We teach our kids things. Important things, little things. Things we don’t even realize. My dad wasn’t thinking it was life lesson time whenever we would head out to do wood. I’m pretty sure he was thinking he had access to extra hands and tossing us in the ski-doo caboose to trek back into the hardwoods gave mom a break.
I learned a lot from those days. I learned being outside on a shiny winter day rejuvenates and replenishes. I learned the knock of dry wood, the calibre of different trees for burning, and the art of doing kindling.
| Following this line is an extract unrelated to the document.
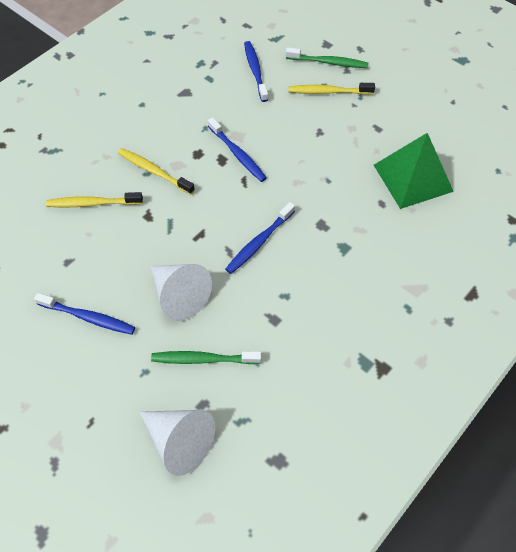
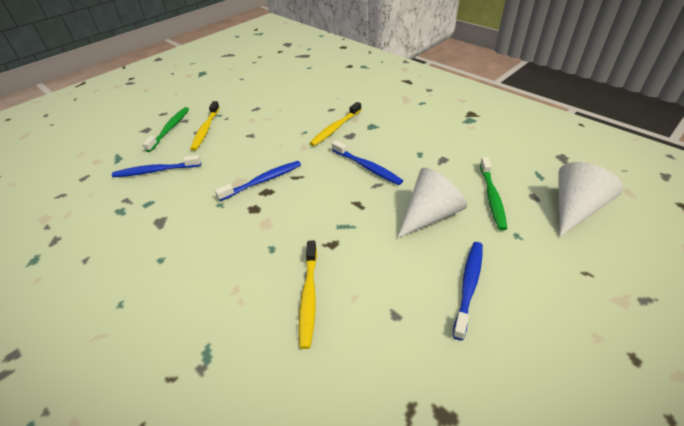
camera: 85 degrees left, 15 degrees down
yellow toothbrush [118,148,195,195] -> yellow toothbrush moved to [309,102,361,146]
green pyramid [374,133,454,209] -> none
I learned that doing beats watching and a day spent outside earns you a nap in front of the fireplace when you get home.
Today we headed to the farm under the guise of helping Memere but really wanting to be outside, doing stuff. We ended up piling, splitting, and stacking wood to make things easier for Memere as she heats with a wood stove. At one point I was on the stoop, splitting kindling into matchsticks. My husband was in the woodshed splitting all the wood that wouldn’t fit in the stove. The kids were playing on the snow mound at the end of the drive near the barn. I stood still for a moment, and it was like pressing play on a soundtrack from 35 years ago.
Later my older sister and I watched my husband put a wedge in a particularly big block for splitting. I used some choice words to describe when a piece of wood won’t surrender to being split by an axe alone. She looked at me and smiled. “Kind of brings Dad back into the picture to hear you talk like that,” she said. As a chip off the old block I believe in the power of a well timed, purely expressed swear word when something won’t start, split, turn over, or float. I think that was a lesson Dad did intend to teach us.